Problems =
- a) Please revise the compaction thread between "Thank you Aaron." and "as long as 1.", inclusive, with "serial" replaced by "sequential".
- b) Lay out the lines of the rows between the lines holding "collection date: 1957-07-18" and "locality: Arctic Alaska, West", inclusive, as a JSON list of strings with one string per line and blank lines omitted.
== Selected extract
You are viewing a plain text version of this content. The canonical link for it is here.
Posted to user@cassandra.apache.org by Fredrik Stigbäck <fr...@sitevision.se> on 2012/05/01 11:19:49 UTC

Re: Question regarding major compaction.

Thank you Aaron.
That explanation cleared things up.

2012/4/30 aaron morton <aa...@thelastpickle.com>:
> Depends on your definition of significantly, there are a few things to
> consider.
>
> * Reading from SSTables for a request is a serial operation. Reading from 2
> SSTables will take twice as long as 1.
>
> * If the data in the One Big File™ has been overwritten, reading it is a
> waste of time. And it will continue to be read until it the row is compacted
> away.
>
> * You will need to get min_compaction_threshold (CF setting) SSTables that
> big before automatic compaction will pickup the big file.
>
> On the other side: Some people do report getting value from nightly major
> compactions. They also manage their cluster to reduce the impact of
> performing the compactions.
>
> Hope that helps.
>
> -----------------
> Aaron Morton
> Freelance Developer
> @aaronmorton
> http://www.thelastpickle.com
>
> On 26/04/2012, at 9:37 PM, Fredrik wrote:
>
> Exactly, but why would reads be significantly slower over time when
> including just one more, although sometimes large, SSTable in the read?
>
> Ji Cheng skrev 2012-04-26 11:11:
>
> I'm also quite interested in this question. Here's my understanding on this
> problem.
>
> 1. If your workload is append-only, doing a major compaction shouldn't
> affect the read performance too much, because each row appears in one
> sstable anyway.
>
> 2. If your workload is mostly updating existing rows, then more and more
> columns will be obsoleted in that big sstable created by major compaction.
====
== Given records
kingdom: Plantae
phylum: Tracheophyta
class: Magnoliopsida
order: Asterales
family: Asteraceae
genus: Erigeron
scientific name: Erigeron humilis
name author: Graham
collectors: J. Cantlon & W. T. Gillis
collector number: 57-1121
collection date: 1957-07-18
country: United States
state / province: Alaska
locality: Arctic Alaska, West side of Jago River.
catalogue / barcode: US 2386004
====
== Given records
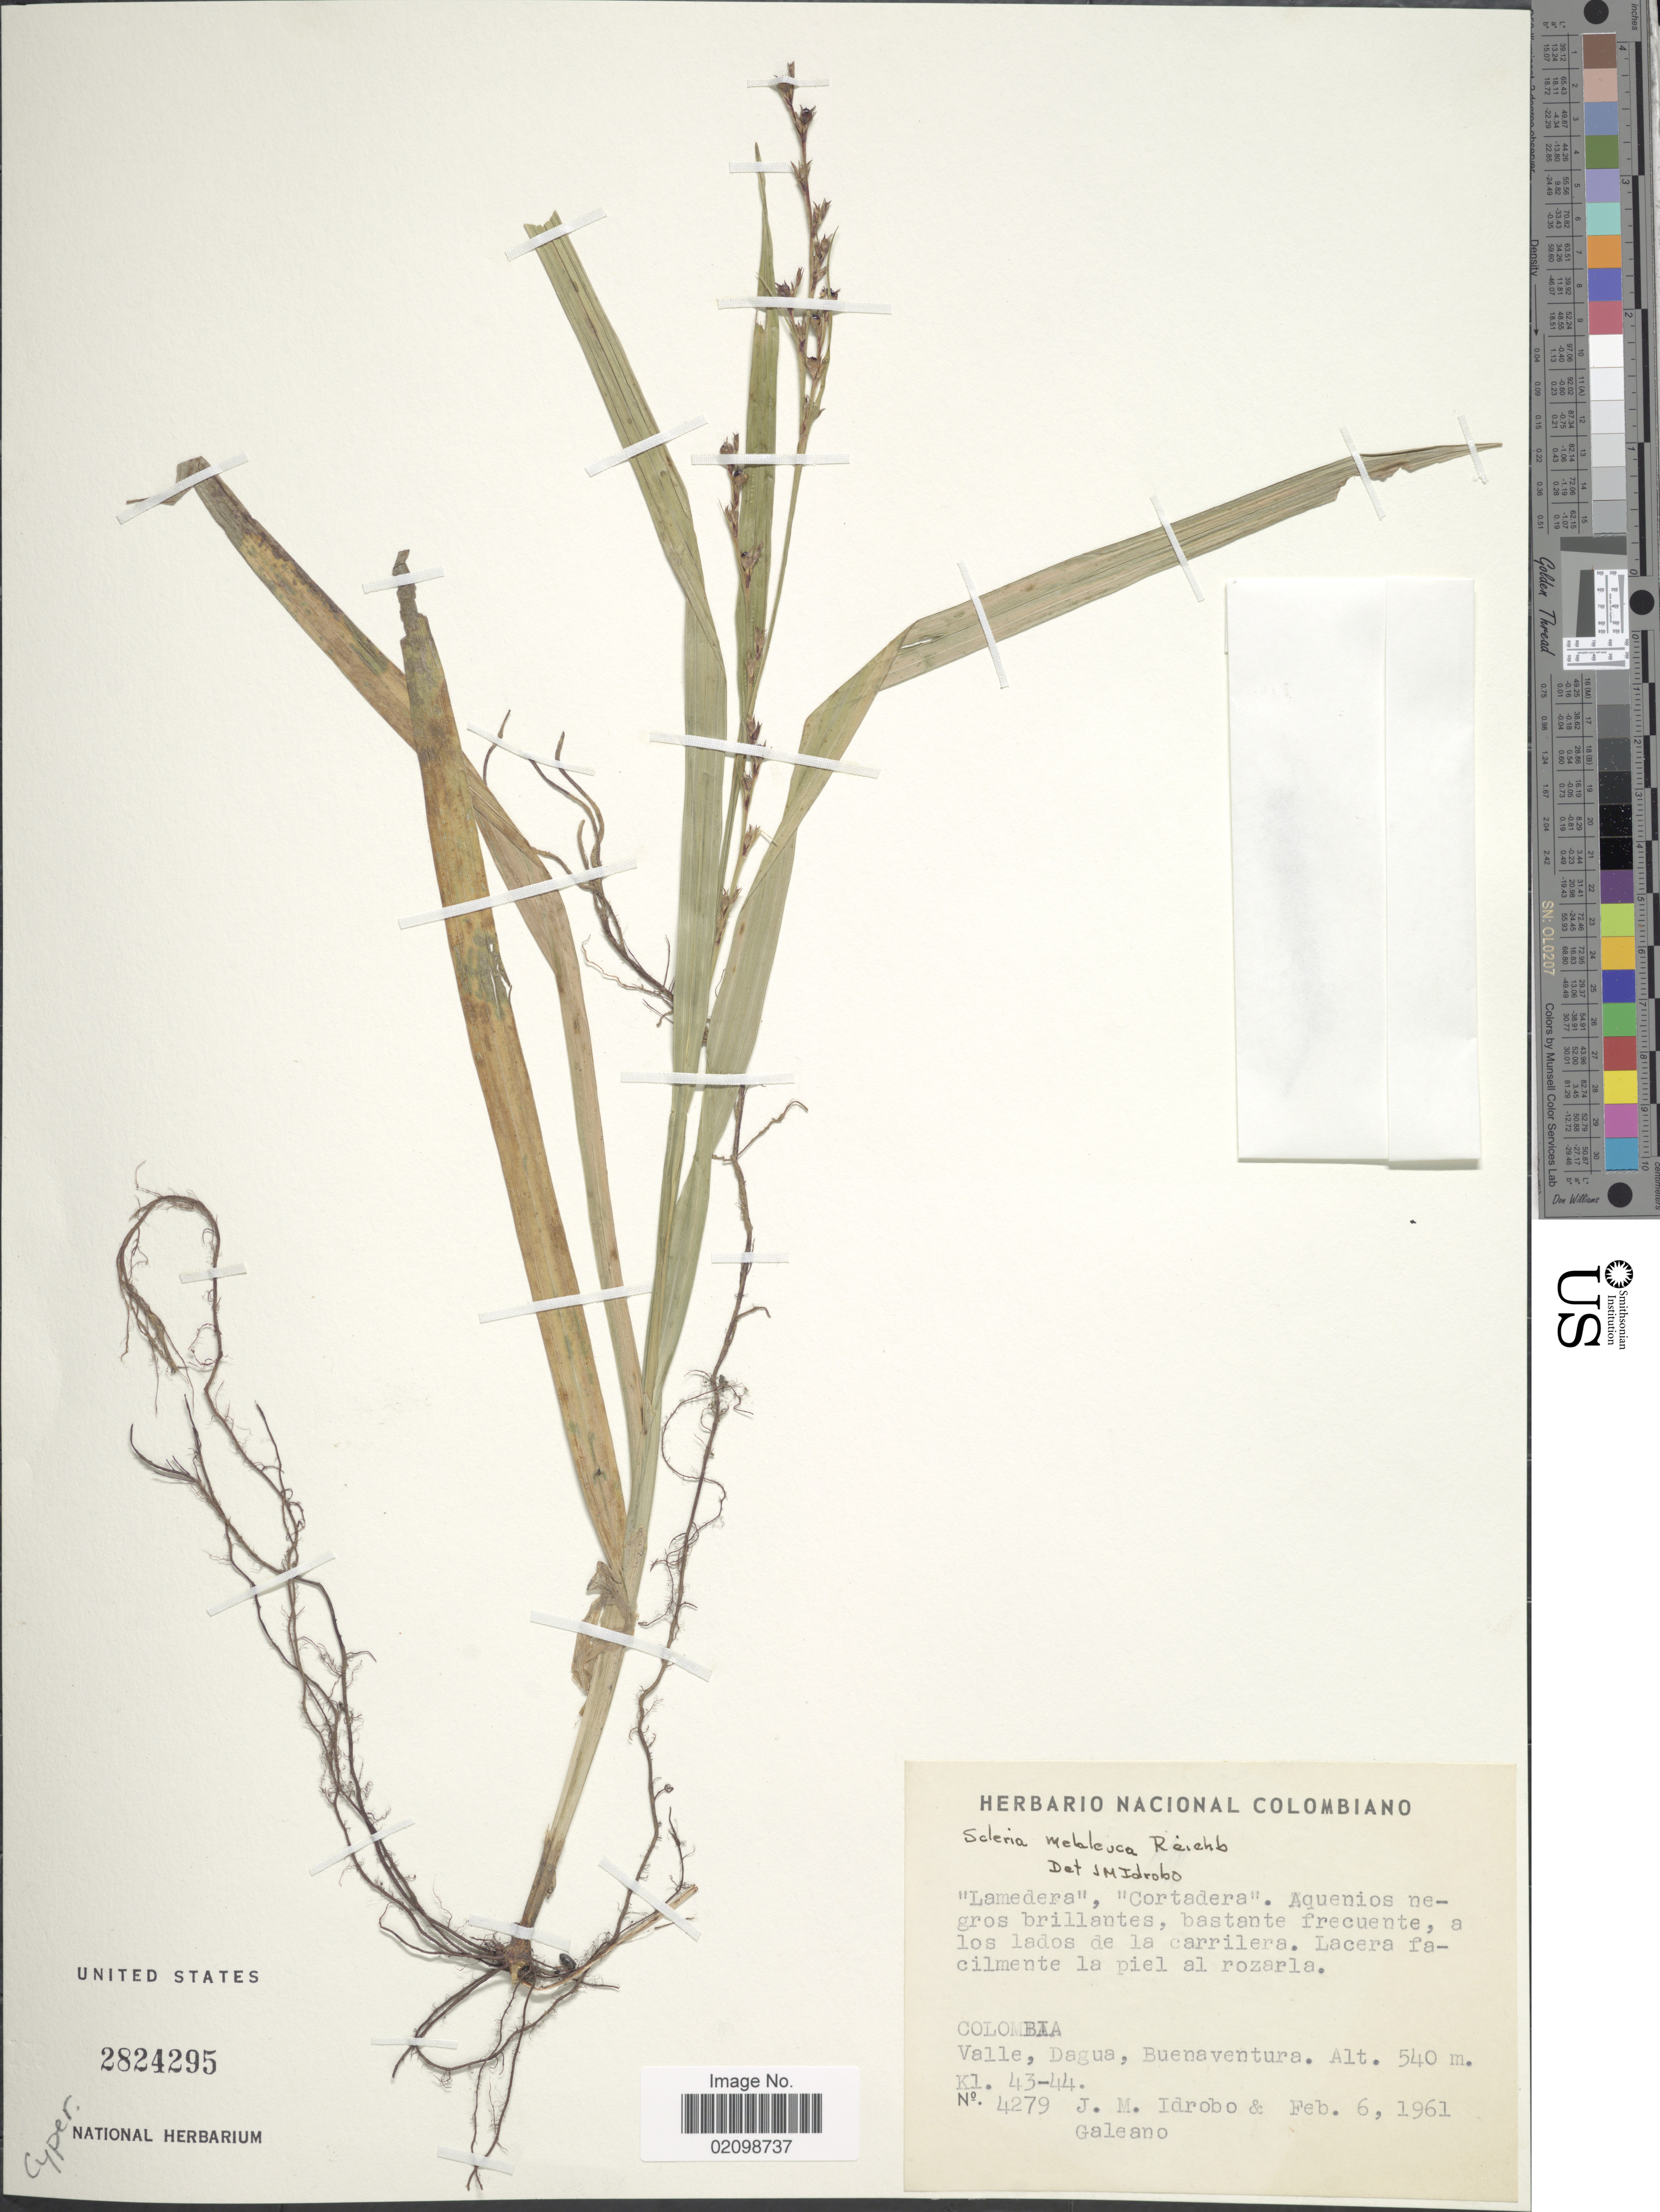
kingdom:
====
== Given records
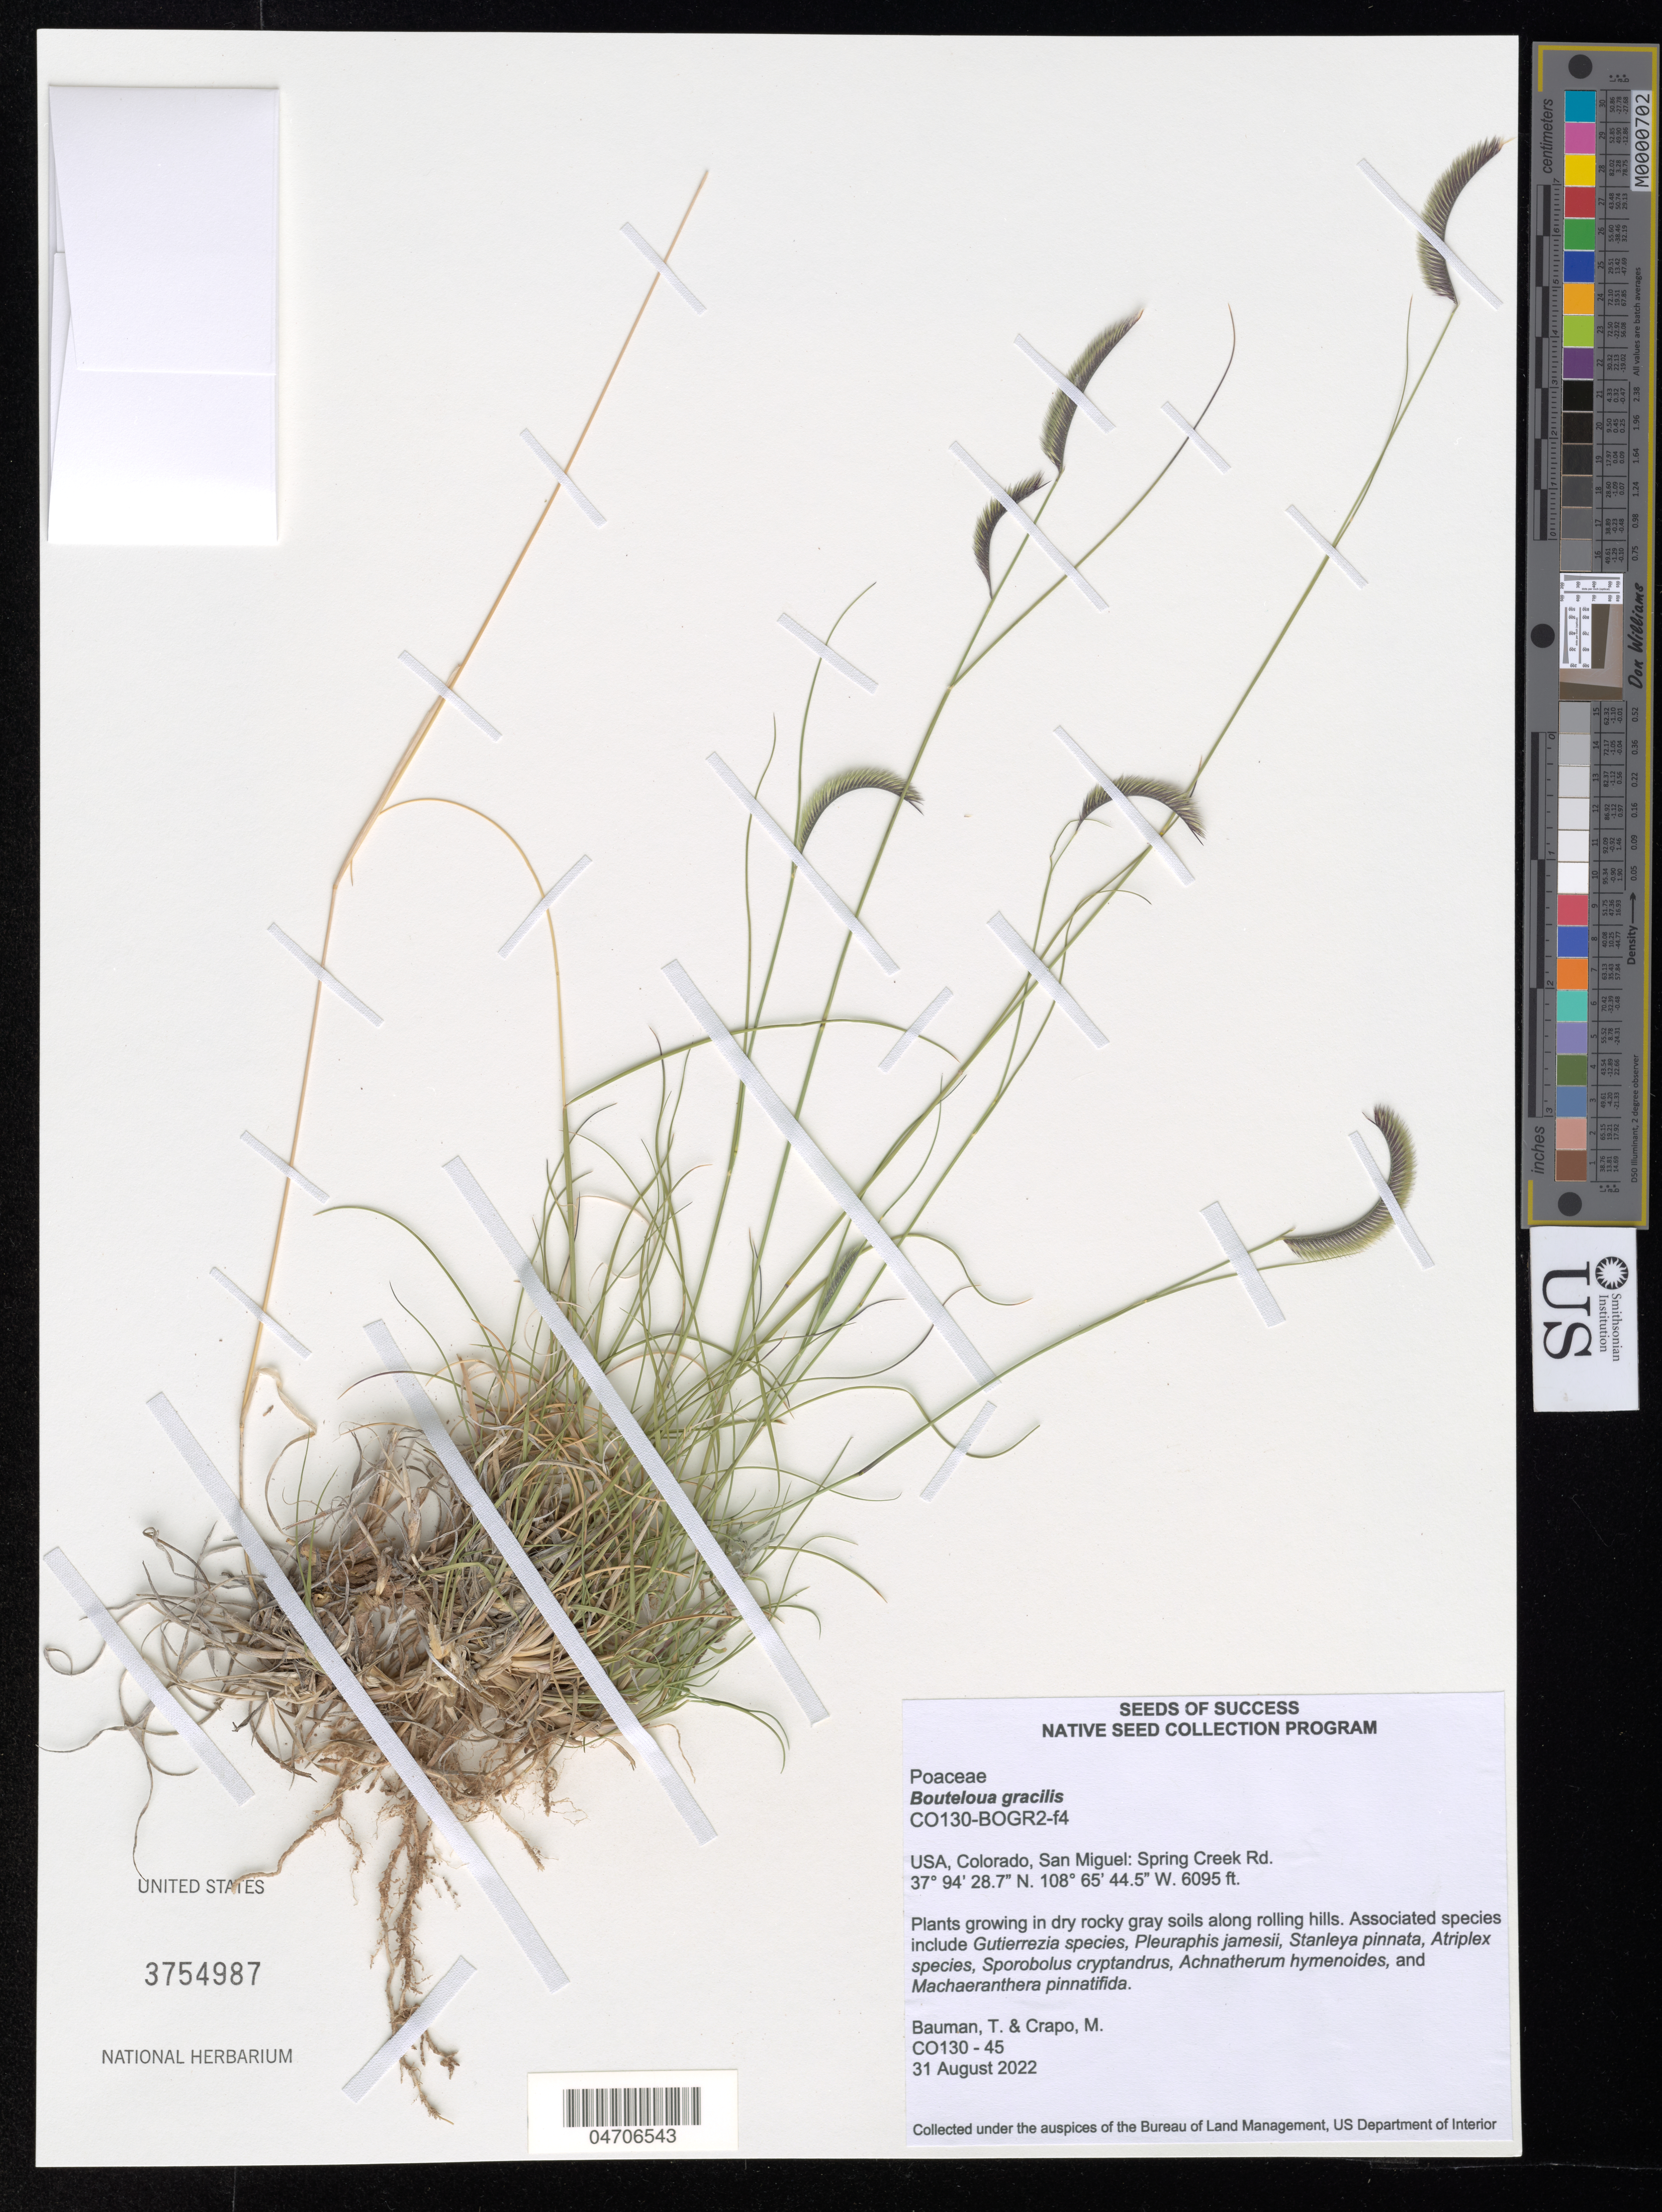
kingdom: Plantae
====
Responses =
- a)
Thank you Aaron.
That explanation cleared things up.

2012/4/30 aaron morton <aa...@thelastpickle.com>:
> Depends on your definition of significantly, there are a few things to
> consider.
>
> * Reading from SSTables for a request is a sequential operation. Reading from 2
> SSTables will take twice as long as 1.

- b)
[
  "collection date: 1957-07-18",
  "country: United States",
  "state / province: Alaska",
  "locality: Arctic Alaska, West side of Jago River."
]